TASK DIRECTIONS — Reproduce the lines below with "hour lines" replaced by "grid lines" and nothing else changed, leaving out the pictures.
═══ DATA SHOWN
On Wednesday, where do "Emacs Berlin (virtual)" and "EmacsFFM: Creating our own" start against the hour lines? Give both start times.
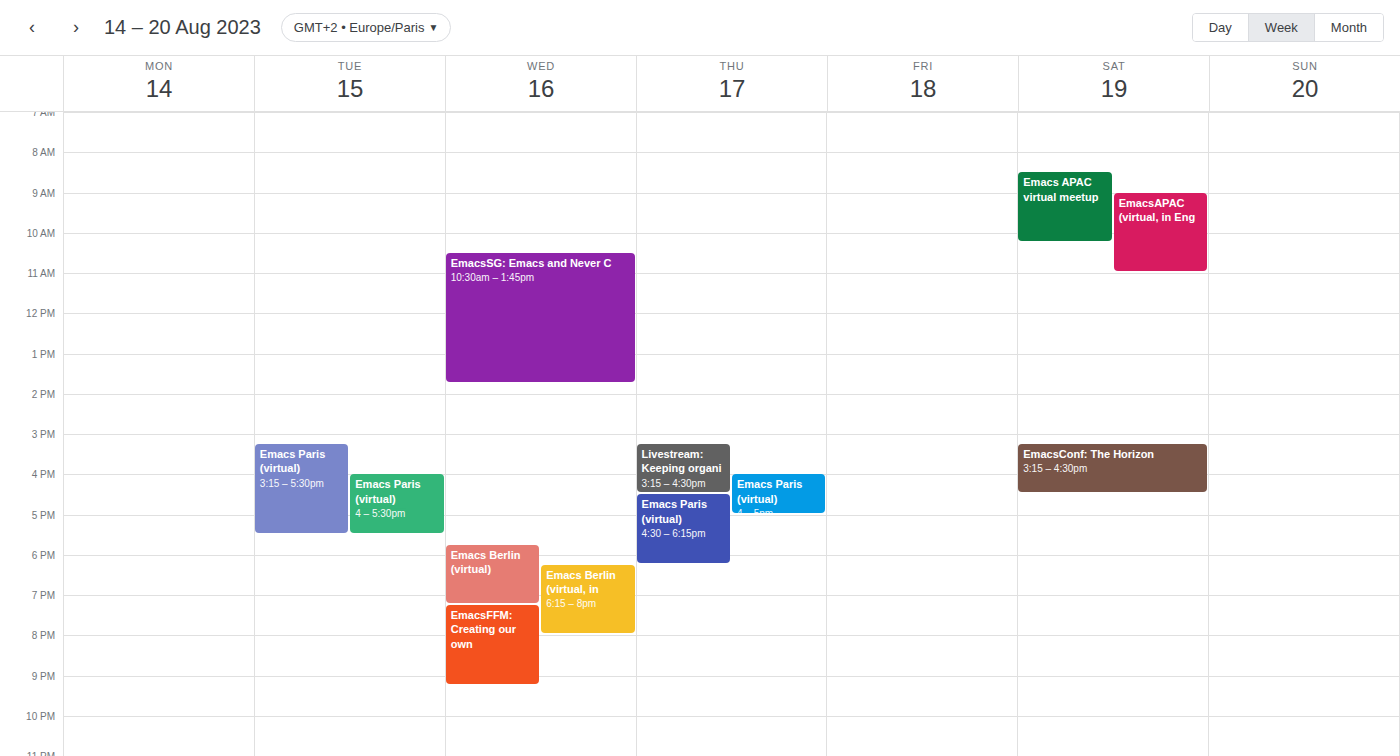
"Emacs Berlin (virtual)": 17:45, neither: three quarters of the way from the 17:00 line to the 18:00 line. "EmacsFFM: Creating our own": 19:15, neither: a quarter of the way from the 19:00 line to the 20:00 line.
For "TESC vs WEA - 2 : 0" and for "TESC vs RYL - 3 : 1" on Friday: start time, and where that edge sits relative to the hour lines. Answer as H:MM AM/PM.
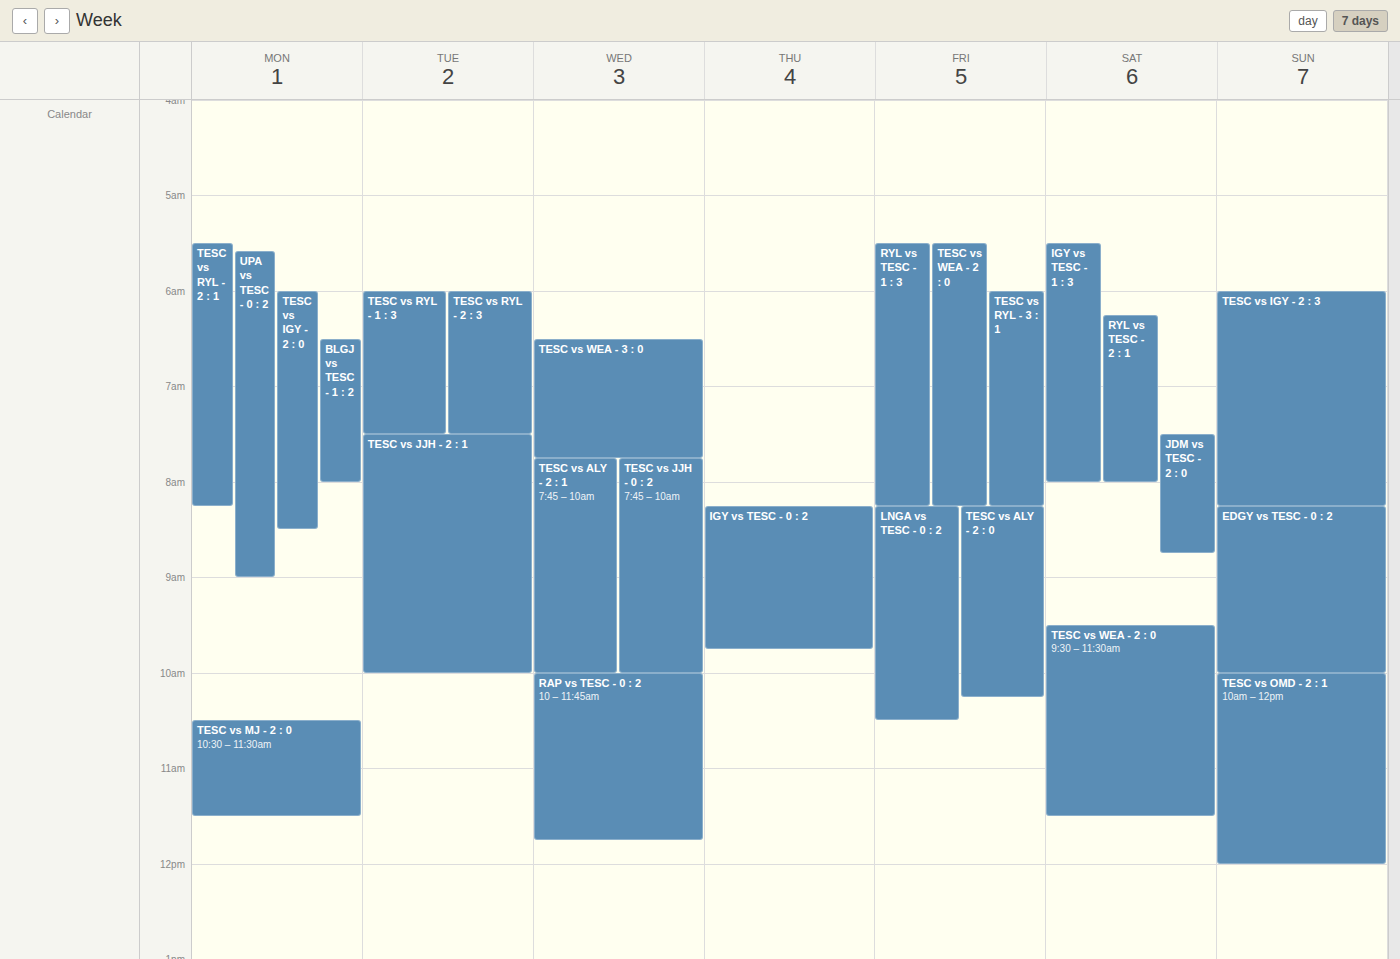
"TESC vs WEA - 2 : 0": 5:30 AM, halfway between the 5 AM and 6 AM lines. "TESC vs RYL - 3 : 1": 6:00 AM, exactly on the 6 AM line.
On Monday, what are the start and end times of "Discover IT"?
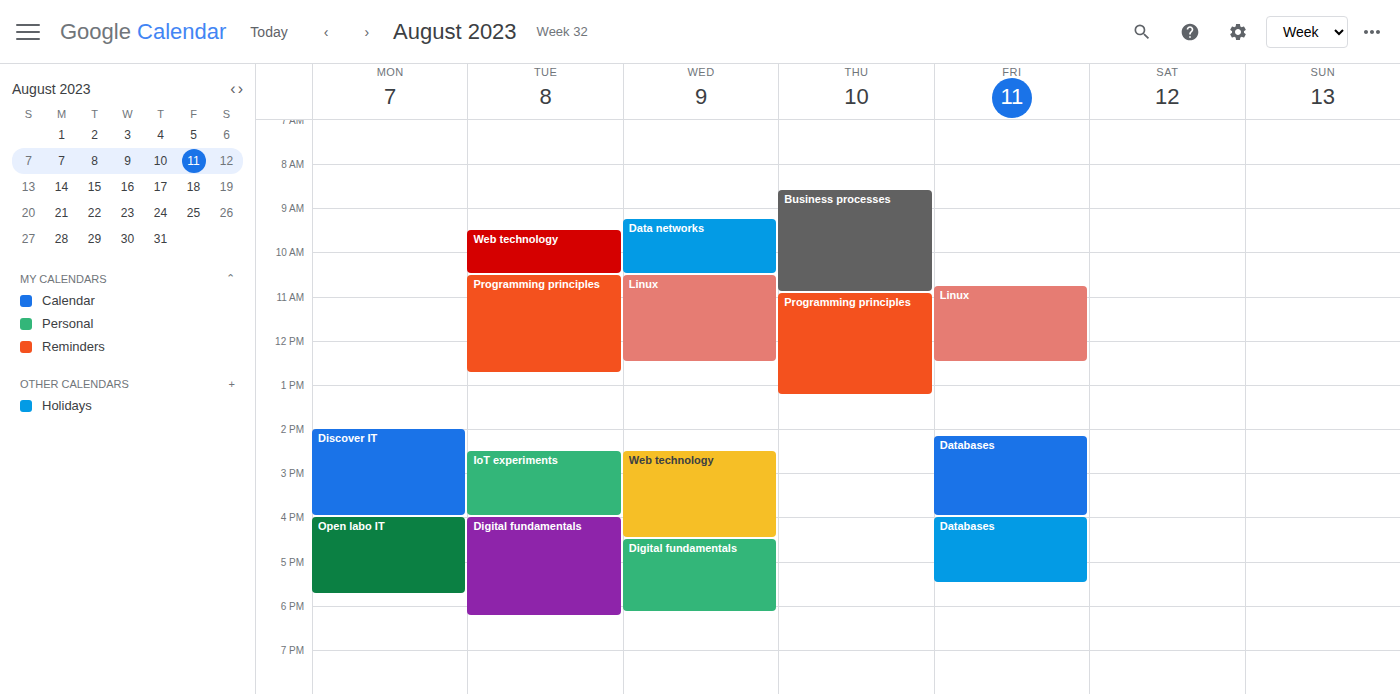
2:00 PM to 4:00 PM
══════
FINISHED TASK —
On Wednesday, where do "Emacs Berlin (virtual)" and "EmacsFFM: Creating our own" start against the grid lines? Give both start times.
"Emacs Berlin (virtual)": 17:45, neither: three quarters of the way from the 17:00 line to the 18:00 line. "EmacsFFM: Creating our own": 19:15, neither: a quarter of the way from the 19:00 line to the 20:00 line.
For "TESC vs WEA - 2 : 0" and for "TESC vs RYL - 3 : 1" on Friday: start time, and where that edge sits relative to the grid lines. Answer as H:MM AM/PM.
"TESC vs WEA - 2 : 0": 5:30 AM, halfway between the 5 AM and 6 AM lines. "TESC vs RYL - 3 : 1": 6:00 AM, exactly on the 6 AM line.
On Monday, what are the start and end times of "Discover IT"?
2:00 PM to 4:00 PM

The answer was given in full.